Znane wszystkim powiedzenie o rodzicach sukcesu i porażki nie wzięło się znikąd. Szczególnie dotyczy ono przedsiębiorców, którzy – jak tylko pojawiają się kłopoty, a od tych już blisko do porażki – szybko zostają osamotnieni i w pojedynkę próbują sobie radzić. Niestety, samotność nie sprzyja wychodzeniu z kryzysu.

Bardzo wielu przedsiębiorców i przedsiębiorczyń definiuje swoją tożsamość przez firmę: „Firma to ja”. Strach przed utratą tej tożsamości często jest tak silny, że paradoksalnie powstrzymuje właścicieli firmy przed podjęciem środków zaradczych, póki jest na to czas. Tak bardzo wstydzą się kłopotów, że podejmują kompletnie nieuzasadnione z racjonalnego punktu widzenia decyzje, jednocześnie wysyłając do otoczenia niewłaściwe sygnały.

ikona lupy />
Katarzyna Gierczak-Grupińska, prezes Fundacji Firmy Rodzinne / Dziennik Gazeta Prawna

Jako organizacja członkowska należąca do sieci Early Warning Europe Network (EWEUN) mamy dostęp do wiedzy naszych europejskich partnerów z innych państw i możemy wzajemnie się uczyć. Dzięki temu wiemy, że przedsiębiorcy i przedsiębiorczynie w sytuacjach kryzysowych zachowują się bardzo podobnie, niezależnie od tego, w jakim kraju prowadzą działalność. Jak mówi Morten Moller, sekretarz generalny EWEUN, często zamiast mówić o kłopotach i szukać pomocy u najbliższych – w sensie osobistym i biznesowym – właściciele firm wykonują ruchy na pokaz, mające świadczyć, że wszystko jest w porządku. Wzięcie w leasing nowego drogiego samochodu, póki jeszcze bank chce udzielić finansowania, gdy się wie, że istnieje niespłacony dług wobec innych dostawców, jest zwyczajnie nieodpowiedzialne i tylko pogarsza sytuację na starcie. Powiększa zobowiązania, na których spłatę za chwilę firmy nie będzie stać.

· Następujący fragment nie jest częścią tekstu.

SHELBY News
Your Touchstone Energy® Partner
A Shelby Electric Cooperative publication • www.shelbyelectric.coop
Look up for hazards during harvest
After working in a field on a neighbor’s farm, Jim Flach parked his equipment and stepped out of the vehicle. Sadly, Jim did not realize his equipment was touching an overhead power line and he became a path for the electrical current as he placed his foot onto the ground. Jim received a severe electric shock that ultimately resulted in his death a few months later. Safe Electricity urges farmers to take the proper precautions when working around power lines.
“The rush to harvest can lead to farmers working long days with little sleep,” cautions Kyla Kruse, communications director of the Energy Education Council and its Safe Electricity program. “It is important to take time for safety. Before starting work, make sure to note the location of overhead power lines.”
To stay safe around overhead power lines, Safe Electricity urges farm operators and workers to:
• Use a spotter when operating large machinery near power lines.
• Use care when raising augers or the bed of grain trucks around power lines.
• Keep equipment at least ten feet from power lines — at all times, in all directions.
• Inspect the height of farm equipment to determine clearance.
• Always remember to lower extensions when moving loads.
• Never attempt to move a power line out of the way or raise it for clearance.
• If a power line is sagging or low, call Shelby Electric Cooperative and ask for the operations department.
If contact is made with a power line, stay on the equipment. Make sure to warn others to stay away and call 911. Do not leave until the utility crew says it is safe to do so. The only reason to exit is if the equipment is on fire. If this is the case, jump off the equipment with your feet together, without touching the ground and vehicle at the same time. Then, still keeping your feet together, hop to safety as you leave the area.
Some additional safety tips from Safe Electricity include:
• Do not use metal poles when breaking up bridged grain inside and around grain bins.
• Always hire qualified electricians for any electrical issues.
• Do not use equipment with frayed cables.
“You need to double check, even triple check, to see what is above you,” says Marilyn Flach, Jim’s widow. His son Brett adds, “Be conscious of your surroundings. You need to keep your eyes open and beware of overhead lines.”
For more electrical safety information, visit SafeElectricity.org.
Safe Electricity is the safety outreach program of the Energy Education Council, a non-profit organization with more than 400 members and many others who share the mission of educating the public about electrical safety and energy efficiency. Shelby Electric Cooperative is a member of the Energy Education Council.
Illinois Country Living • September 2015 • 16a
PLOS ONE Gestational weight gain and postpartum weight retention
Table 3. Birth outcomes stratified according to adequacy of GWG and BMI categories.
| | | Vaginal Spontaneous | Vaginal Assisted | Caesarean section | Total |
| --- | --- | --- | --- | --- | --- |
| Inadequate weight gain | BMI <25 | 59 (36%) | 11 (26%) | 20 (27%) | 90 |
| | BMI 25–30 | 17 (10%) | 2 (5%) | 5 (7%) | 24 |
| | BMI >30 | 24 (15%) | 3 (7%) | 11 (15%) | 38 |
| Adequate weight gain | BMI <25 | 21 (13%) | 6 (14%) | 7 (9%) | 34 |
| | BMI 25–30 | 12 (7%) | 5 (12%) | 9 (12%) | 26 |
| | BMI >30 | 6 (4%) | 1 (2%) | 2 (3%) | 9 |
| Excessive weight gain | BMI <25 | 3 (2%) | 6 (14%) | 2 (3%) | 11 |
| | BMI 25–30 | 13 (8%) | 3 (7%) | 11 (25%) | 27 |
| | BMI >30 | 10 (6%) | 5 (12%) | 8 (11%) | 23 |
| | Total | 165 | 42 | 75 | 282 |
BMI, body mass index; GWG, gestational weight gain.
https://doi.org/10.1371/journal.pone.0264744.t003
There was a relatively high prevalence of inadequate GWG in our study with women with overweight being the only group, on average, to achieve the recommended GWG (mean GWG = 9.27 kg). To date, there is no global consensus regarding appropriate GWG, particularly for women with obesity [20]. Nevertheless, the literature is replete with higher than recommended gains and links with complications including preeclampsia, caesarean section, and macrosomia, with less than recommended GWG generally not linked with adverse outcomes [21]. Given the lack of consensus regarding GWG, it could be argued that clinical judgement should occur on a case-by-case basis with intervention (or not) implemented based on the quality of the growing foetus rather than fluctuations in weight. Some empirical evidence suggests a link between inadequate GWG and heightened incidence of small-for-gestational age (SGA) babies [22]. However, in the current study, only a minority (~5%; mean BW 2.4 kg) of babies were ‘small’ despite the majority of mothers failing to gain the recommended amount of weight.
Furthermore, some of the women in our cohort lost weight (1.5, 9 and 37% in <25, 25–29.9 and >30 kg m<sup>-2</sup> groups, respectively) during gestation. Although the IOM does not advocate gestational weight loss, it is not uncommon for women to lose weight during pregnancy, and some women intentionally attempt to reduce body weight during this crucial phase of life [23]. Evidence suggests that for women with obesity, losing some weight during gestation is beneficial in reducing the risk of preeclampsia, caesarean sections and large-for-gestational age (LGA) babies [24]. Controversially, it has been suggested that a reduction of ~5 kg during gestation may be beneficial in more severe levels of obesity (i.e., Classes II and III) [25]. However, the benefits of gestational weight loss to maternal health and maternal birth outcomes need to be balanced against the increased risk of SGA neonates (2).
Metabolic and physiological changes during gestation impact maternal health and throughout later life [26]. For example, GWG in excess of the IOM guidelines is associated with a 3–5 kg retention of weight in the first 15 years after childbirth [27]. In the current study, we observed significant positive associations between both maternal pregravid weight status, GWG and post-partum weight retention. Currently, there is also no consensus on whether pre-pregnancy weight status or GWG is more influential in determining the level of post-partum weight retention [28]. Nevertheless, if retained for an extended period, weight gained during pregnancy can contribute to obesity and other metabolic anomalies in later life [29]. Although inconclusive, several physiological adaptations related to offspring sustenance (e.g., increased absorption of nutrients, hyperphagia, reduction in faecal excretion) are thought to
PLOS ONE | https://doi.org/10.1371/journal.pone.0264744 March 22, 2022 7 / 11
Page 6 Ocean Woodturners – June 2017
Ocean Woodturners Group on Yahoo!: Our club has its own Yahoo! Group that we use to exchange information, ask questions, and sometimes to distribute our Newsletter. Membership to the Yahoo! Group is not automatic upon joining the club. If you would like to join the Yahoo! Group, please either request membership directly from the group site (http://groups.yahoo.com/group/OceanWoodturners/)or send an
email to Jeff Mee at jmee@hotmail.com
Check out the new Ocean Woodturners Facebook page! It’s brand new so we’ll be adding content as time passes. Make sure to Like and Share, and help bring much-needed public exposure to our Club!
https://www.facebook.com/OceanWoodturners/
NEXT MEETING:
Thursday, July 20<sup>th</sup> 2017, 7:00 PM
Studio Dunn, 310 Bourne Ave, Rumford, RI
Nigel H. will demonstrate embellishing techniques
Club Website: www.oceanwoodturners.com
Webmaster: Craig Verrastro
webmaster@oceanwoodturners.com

Od tej fazy wypierania problemów blisko już do widzenia tunelowego i powtarzania ciągle w kółko tych samych działań z wiarą, że akurat tym razem przyniosą pożądany rezultat. Brak rezultatów prowadzi do frustracji, ta zmienia się w wypalenie, apatię, poczucie winy i izolację. Wszystko w imię wizji przedsiębiorcy jako człowieka sukcesu, do której w pewnym sensie „zobowiązują” nas popkultura i media.

Tymczasem jednak to przedsiębiorcy są najbardziej surowi w ocenie samych siebie i przekonani, że wszyscy ich oceniają przez pryzmat powodzenia firmy. Tak wynika z przeprowadzonego w Danii badania opinii. Z drugiej strony jednak bankructwo firmy przez ogół społeczeństwa jest postrzegane faktycznie jako doświadczenie trudne, ale będące też świadectwem życiowej dojrzałości.

Dlatego mentorzy EWEUN rozpoczynający pracę z przedsiębiorcą lub przedsiębiorczynią w kłopotach zaczynają od zmiany przekonań i pokazania, że osoba jest zawsze ważniejsza i więcej warta od firmy. Ratowanie najpierw człowieka, a potem przedsiębiorstwa, jest jedną z naczelnych zasad, jakie poznają kandydaci na mentorów podczas szkolenia. Łatwo jest ulec myśli, że gdyby uzdrowić firmę, to jej właściciel czy właścicielka też natychmiast wyjdzie z osobistego kryzysu. Tymczasem prawda jest taka, że bez zmiany przekonań i wyznawanych wartości taka osoba w krótkim czasie doprowadzi do kolejnego kryzysu.

Trzeba jednak powiedzieć, że osób, które potrafią odważyć się na prowadzenie firmy i wzięcie odpowiedzialności za wypłaty dla pracowników, utrzymanie zatrudnienia, ściągnięcie należności i uregulowanie zobowiązań, jest bardzo niewiele. Wyliczyliśmy w fundacji, że w Polsce jest ich tylko nieco ponad 1 proc. Niestety, większość zarejestrowanych działalności gospodarczych to tak naprawdę freelancerzy i pracownicy kontraktowi. Dlatego trzeba się zatroszczyć o tych, którzy mają odwagę prowadzić firmy, inwestować, zatrudniać – aby ich nie stracić, nie doprowadzić do kompletnego wypalenia. Pozwalając im bezpiecznie zamknąć upadający biznes i przeżyć żałobę po śmierci firmy, dajemy im szansę na poprowadzenie nowego biznesu, z całym bagażem doświadczeń, który nie pozwoli im doprowadzić do sytuacji, która w pierwszej firmie była początkiem końca.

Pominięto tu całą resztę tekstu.